Ici, il est question :
- d’une bataille entre Alexandre le Grand et Darius,
- d’un dandy opiomane,
- d’une gouvernante bien sous tous rapports, mais qu’il ne faut pas chercher,
- d’un certain John Shylock Holmes,
- d’un majordome noir au front balafré,
- de trois pieds coupés chaussés de baskets,
- d’un nombre restreint d’unijambistes,
- du diamant volé de Lady MacRae,
- de B@bil Books, l’entreprise de Monsieur Wang,
- d’une jeune fille endormie depuis plus de dix ans,
- de fiacres et de tablettes tactiles,
- d’un mari qui bande mou, au grand désespoir de son épouse un brin nymphomane,
- de la lecture à voix haute dans les fabriques de cigares,
- d’un homme enfermé dans un sous-sol, avec son épouse endormie, des livres et des journaux,
- d’une femme qui a jadis peut-être été un homme,
- d’un jeune hacker qui milite pour la liberté des livres et des histoires,
- des amours platoniques entre le susdit et sa jolie compagne de travail,
- d’un voyage à bord de l’Orient-Express,
- d’un voyage en dirigeable,
- d’un voyage en bateau,
- d’un voyage en sous-marin, commodément appelé Nautilus,
- d’un criminel surnommé l’Enjambeur Nô,
- d’un pigeon de concours nommé Free Legs Diamond,
- de plusieurs monstres marins, dont un certain Cthulhu,
- d’une île qui dérive
- et de bien d’autres curiosités, personnages et péripéties. On ne va pas tout vous raconter !
Si cela n’était pas encore tout à fait évident, ce roman est impossible à résumer tant les évènements s’enchaînent sans cesse autour de personnages et au sein de récits divers. Le lecteur est invité à suivre trois histoires qui se répondent à différents niveaux et l’on se demande bien quel récit nourrit l’autre. « Tout livre est l’anagramme d’un autre. Peut-être même de plusieurs. Il n’appartient qu’au lexique d’être celui de tous les autres. » (p. 453) Allons plus loin et rappelons l’osmose essentielle entre réalité et fiction : « Il n’y a pas de réalité qui ne s’enracine dans une fiction préalable. » (p. 409) L’île du point Némo, ce n’est qu’une expression de la réalité passée à la moulinette de l’imagination. Un mot sur ce fameux point Némo qui va susciter tant d’interrogations, de recherches et de frissons (Oui, ça en rappelle un autre…) : « C’est le joli nom donné par les scientifiques au pôle maritime d’inaccessibilité, l’endroit de l’océan de l’océan le plus éloigné de toute terre émergée. » (p. 262) Voilà une définition qui colle assez bien avec la création : quel auteur n’a jamais rêvé de produire un texte à nul autre pareil, un texte qui explorerait un pan narratif encore vierge de toute écriture ?
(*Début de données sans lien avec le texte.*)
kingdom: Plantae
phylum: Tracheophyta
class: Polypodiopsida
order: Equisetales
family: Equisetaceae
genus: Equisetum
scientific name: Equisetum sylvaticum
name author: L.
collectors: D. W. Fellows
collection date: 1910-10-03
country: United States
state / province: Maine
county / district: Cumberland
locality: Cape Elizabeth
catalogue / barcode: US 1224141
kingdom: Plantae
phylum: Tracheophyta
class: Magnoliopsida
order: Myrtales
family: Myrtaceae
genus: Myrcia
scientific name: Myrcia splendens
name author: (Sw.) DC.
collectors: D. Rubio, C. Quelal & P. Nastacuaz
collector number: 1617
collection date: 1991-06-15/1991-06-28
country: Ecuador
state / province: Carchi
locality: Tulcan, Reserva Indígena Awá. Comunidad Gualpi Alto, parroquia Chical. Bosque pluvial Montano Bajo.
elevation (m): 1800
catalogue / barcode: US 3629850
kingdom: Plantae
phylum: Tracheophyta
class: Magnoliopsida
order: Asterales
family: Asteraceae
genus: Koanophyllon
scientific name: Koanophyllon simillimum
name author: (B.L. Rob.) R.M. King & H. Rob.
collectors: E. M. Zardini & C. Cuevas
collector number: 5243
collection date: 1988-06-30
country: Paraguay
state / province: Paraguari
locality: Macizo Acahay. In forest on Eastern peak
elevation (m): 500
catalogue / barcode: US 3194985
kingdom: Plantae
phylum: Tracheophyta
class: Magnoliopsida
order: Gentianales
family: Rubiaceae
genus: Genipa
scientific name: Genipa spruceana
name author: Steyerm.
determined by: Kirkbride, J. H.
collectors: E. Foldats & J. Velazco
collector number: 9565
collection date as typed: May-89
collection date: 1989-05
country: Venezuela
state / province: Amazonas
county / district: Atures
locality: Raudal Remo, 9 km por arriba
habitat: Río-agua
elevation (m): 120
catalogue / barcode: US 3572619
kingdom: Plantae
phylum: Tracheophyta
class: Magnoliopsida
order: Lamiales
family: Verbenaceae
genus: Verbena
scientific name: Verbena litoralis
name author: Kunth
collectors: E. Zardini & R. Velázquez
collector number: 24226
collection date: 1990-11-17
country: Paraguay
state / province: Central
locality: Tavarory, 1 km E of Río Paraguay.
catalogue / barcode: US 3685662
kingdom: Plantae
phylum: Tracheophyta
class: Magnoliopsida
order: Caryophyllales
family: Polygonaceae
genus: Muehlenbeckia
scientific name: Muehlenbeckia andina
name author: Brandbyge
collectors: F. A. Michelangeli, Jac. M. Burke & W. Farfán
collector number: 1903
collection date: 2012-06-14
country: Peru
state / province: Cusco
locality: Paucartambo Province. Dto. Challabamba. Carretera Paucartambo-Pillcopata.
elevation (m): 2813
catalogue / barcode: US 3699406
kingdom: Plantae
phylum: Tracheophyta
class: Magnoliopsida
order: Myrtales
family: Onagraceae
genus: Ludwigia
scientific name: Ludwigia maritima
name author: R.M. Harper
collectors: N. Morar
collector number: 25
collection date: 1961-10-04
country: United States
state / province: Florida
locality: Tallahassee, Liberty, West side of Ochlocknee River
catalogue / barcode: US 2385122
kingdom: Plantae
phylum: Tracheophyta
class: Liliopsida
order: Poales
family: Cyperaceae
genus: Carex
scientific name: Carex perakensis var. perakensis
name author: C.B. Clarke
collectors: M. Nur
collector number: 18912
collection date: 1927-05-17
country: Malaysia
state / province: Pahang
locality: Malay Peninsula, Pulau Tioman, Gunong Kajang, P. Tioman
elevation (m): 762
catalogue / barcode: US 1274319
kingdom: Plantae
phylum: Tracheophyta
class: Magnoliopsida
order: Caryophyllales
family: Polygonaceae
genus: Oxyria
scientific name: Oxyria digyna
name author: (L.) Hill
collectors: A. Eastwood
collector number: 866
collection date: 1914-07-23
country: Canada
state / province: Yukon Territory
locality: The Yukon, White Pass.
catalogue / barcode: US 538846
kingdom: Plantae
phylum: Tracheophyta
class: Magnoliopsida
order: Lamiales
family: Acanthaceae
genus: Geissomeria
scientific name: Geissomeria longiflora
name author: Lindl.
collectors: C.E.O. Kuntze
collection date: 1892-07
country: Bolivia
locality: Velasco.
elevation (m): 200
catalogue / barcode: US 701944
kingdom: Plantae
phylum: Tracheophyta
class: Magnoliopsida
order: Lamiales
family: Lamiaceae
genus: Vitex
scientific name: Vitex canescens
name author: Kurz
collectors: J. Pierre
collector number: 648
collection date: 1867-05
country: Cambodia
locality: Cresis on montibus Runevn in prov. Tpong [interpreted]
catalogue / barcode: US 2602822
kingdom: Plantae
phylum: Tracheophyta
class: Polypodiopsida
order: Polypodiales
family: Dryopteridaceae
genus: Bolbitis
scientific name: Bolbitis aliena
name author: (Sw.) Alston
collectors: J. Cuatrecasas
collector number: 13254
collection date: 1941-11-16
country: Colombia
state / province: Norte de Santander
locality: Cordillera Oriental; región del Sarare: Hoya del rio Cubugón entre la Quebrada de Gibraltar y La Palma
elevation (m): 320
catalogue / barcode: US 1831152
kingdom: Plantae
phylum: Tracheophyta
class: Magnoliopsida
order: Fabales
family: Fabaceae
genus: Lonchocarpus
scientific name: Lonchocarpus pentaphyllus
Le récit principal (appelons-le ainsi par commodité) offre une congruence étonnante et réussie entre une atmosphère victorienne et une technologie estampillée 21e siècle, du steampunk à son meilleur ! Au fil du roman, on visite un cabinet de curiosité qui n’en finit pas de faire s’écarquiller les yeux qui ont été ceux d’une enfant émerveillée (Oui, c’est moi, évidemment.) par les romans de Jules Verne, de Sir Conan Doyle ou de Ian Fleming. Car le ton est donné : ce roman est à la fois d’aventure et d’espionnage, mais également policier et d’amour (un peu). C’est aussi une fable écologique et un conte philosophique. L’île du point Némo, c’est surtout un glorieux palimpseste, celui d’un auteur qui a beaucoup lu et dont l’esprit fourmille de personnages et de situations romanesques. « Que reste-t-il dans nos mémoires, sinon un résumé flou et poussiéreux, de ces livres qui ont bousculé notre existence ? » (p. 46) En secouant le tout, en le saupoudrant d’un brin de folie et en l’arrosant d’une grande rasade de second degré, on obtient un texte qui, s’il est foutraque, polymorphe et labyrinthique, n’est jamais insaisissable ou incompréhensible. Parce que ce qui compte, finalement, c’est le plaisir qu’éprouve tout lecteur quand on lui raconte une bonne histoire. Et celle-ci est bonne, foutrement bonne !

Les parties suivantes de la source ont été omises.